The John Shaw Cabin is a log cabin just north of the small village of Hamburg, Illinois. Built c. 1822, it is located roughly 70 miles southeast of Springfield. It is the oldest building in Calhoun County and one of the oldest in the state.

==History==
Tha cabin is believed to have been built around 1822, meaning that it predates the breakaway of Calhoun County from Pike County in 1825. It served as a store room for locals who would leave food and livestock that would be sold to vendors in St. Louis via the Mississippi River. Around 1836 a man named John Shaw acquired the cabin along with nearly 100 other plots of land in the area. John was a private security contractor during the War of 1812 and served briefly as a private for the Missouri Rangers in the dying days of the war. Including the Battle of the Sink Hole in 1815. It is said on August 6, 1838 President Martin Van Buren signed a deed to the land in Hamburg.
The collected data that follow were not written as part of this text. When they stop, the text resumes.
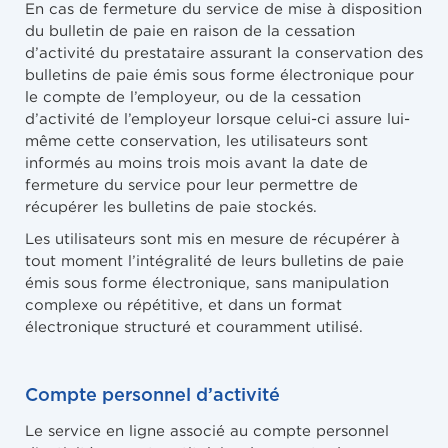
En cas de fermeture du service de mise à disposition
du bulletin de paie en raison de la cessation
d’activité du prestataire assurant la conservation des
bulletins de paie émis sous forme électronique pour
le compte de l’employeur, ou de la cessation
d’activité de l’employeur lorsque celui-ci assure lui-
même cette conservation, les utilisateurs sont
informés au moins trois mois avant la date de
fermeture du service pour leur permettre de
récupérer les bulletins de paie stockés.
Les utilisateurs sont mis en mesure de récupérer à
tout moment l’intégralité de leurs bulletins de paie
émis sous forme électronique, sans manipulation
complexe ou répétitive, et dans un format
électronique structuré et couramment utilisé.
Compte personnel d’activité
Le service en ligne associé au compte personnel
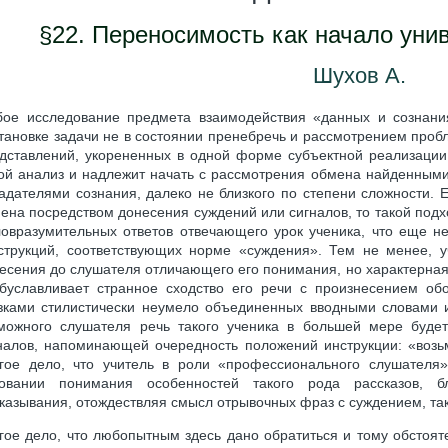
§22. Переносимость как начало уни
Шухов А.
ое исследование предмета взаимодействия «данных и сознани
тановке задачи не в состоянии пренебречь и рассмотрением проб
дставлений, укорененных в одной форме субъектной реализации,
ой анализ и надлежит начать с рассмотрения обмена найденным
адателями сознания, далеко не близкого по степени сложности. Е
ена посредством донесения суждений или сигналов, то такой подх
овразумительных ответов отвечающего урок ученика, что еще 
струкций, соответствующих норме «суждения». Тем не менее, 
есения до слушателя отличающего его понимания, но характерная
буславливает странное сходство его речи с произнесением об
зками стилистически неумело объединенных вводными словами 
можного слушателя речь такого ученика в большей мере буде
налов, напоминающей очередность положений инструкции: «возьми
гое дело, что учитель в роли «профессионального слушателя»
овании понимания особенностей такого рода рассказов, б
казывания, отождествляя смысл отрывочных фраз с суждением, та
гое дело, что любопытным здесь дано обратиться и тому обстоятел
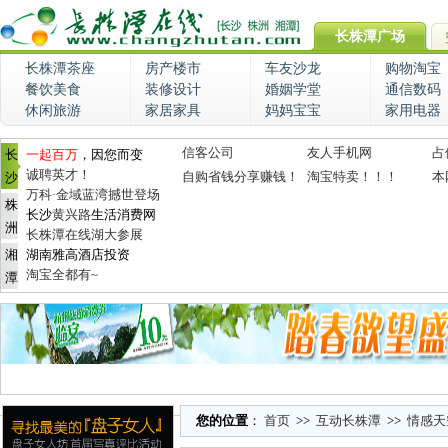
长株潭广场
长株潭茶座
房产楼市
车友沙龙
购物淘宝
餐饮美食
装修设计
婚姻学堂
通信数码
休闲旅游
家居家具
妈妈宝宝
家用电器
信客公司
友人手机网
占
长
一起百万
，因您而变
诚聘英才！
自购省钱分享赚钱！
淘宝特卖！！！
本
沙
万科·金域蓝湾撼世登场
株
长沙
黄兴路
生活消费网
洲
长株潭在线湖大参展
湘
湖南雅高酒店投资
淘宝全都有~
潭
您的位置
：
首页
>>
互动长株潭
>>
情感天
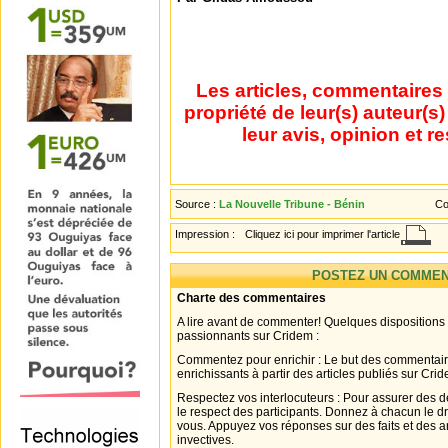
Les articles, commentaires 
propriété de leur(s) auteur(s
leur avis, opinion et r
Source :
La Nouvelle Tribune - Bénin
Co
Impression :
Cliquez ici pour imprimer l'article
POSTEZ UN COMMEN
Charte des commentaires
A lire avant de commenter! Quelques dispositions
passionnants sur Cridem :
Commentez pour enrichir : Le but des commentair
enrichissants à partir des articles publiés sur Cri
Respectez vos interlocuteurs : Pour assurer des d
le respect des participants. Donnez à chacun le d
vous. Appuyez vos réponses sur des faits et des 
invectives.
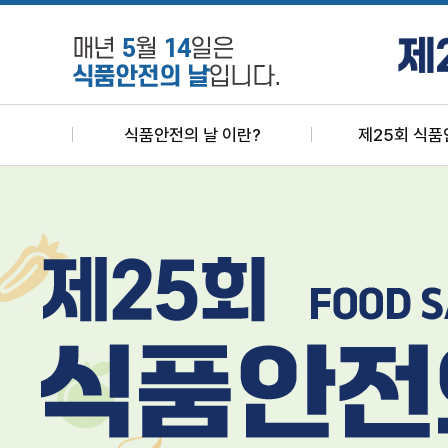
식품안전의 날 이란?
제25회 식품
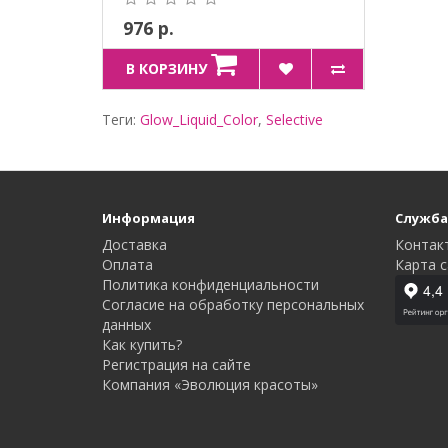
976 р.
В КОРЗИНУ
Теги:
Glow_Liquid_Color
,
Selective
Информация
Служба
Доставка
Контак
Оплата
Карта с
Политика конфиденциальности
Согласие на обработку персональных
данных
Как купить?
Регистрация на сайте
Компания «Эволюция красоты»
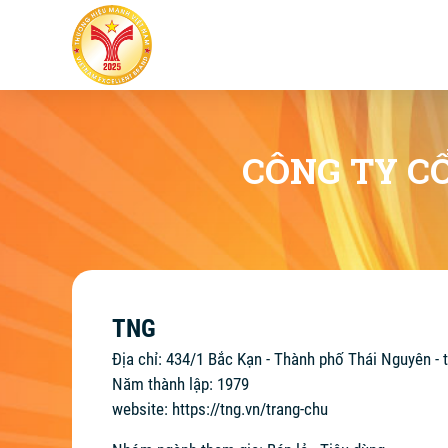
CÔNG TY C
TNG
Địa chỉ: 434/1 Bắc Kạn - Thành phố Thái Nguyên - 
Năm thành lập: 1979
website:
https://tng.vn/trang-chu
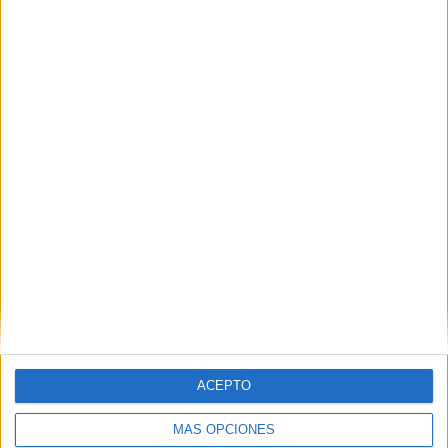
ACEPTO
MÁS OPCIONES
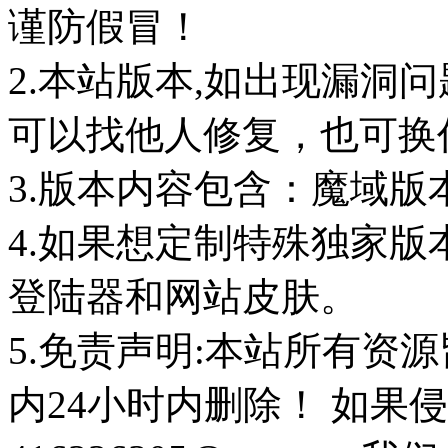
谨防假冒！
2.本站版本,如出现漏洞
可以找他人修复，也可换任
3.版本内容包含：魔域版
4.如果想定制特殊独家版
登陆器和网站皮肤。
5.免责声明:本站所有资
内24小时内删除！ 如果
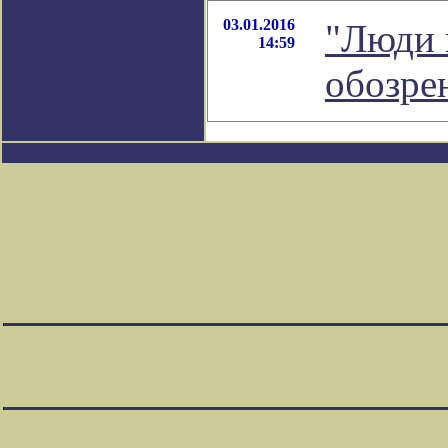
03.01.2016
"Люди п
14:59
обозре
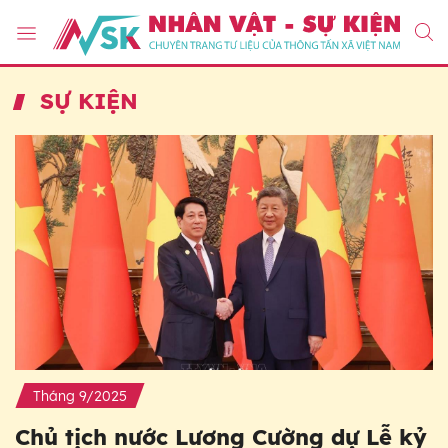
SỰ KIỆN
Tháng 9/2025
Chủ tịch nước Lương Cường dự Lễ kỷ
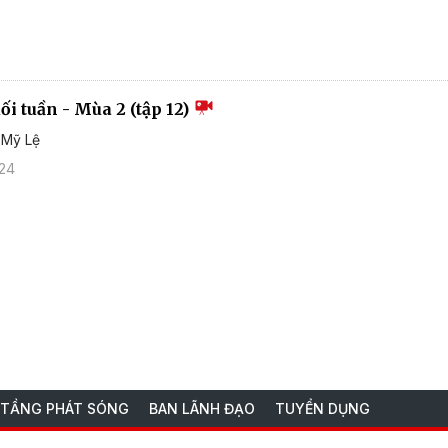
i tuần - Mùa 2 (tập 12)
ĩ Mỹ Lệ
024
 TẦNG PHÁT SÓNG
BAN LÃNH ĐẠO
TUYỂN DỤNG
John would later become the founder of St. Marie, Wisconsin in 1851.

When Hamburg was selected as a temporary county seat in 1847 following a fire at the first Calhoun County Courthouse in Gilead, it is known that a house formerly owned by John was used as a store, voting place, and business hall. This "house" mentioned may have been the cabin, but it is unknown. The following year, the county seat and courthouse were moved to Hardin.

John died on August 31, 1871, aged 88. The cabin underwent a large renovation in 1973. The cabin and homestead are now in the hands of a private owner.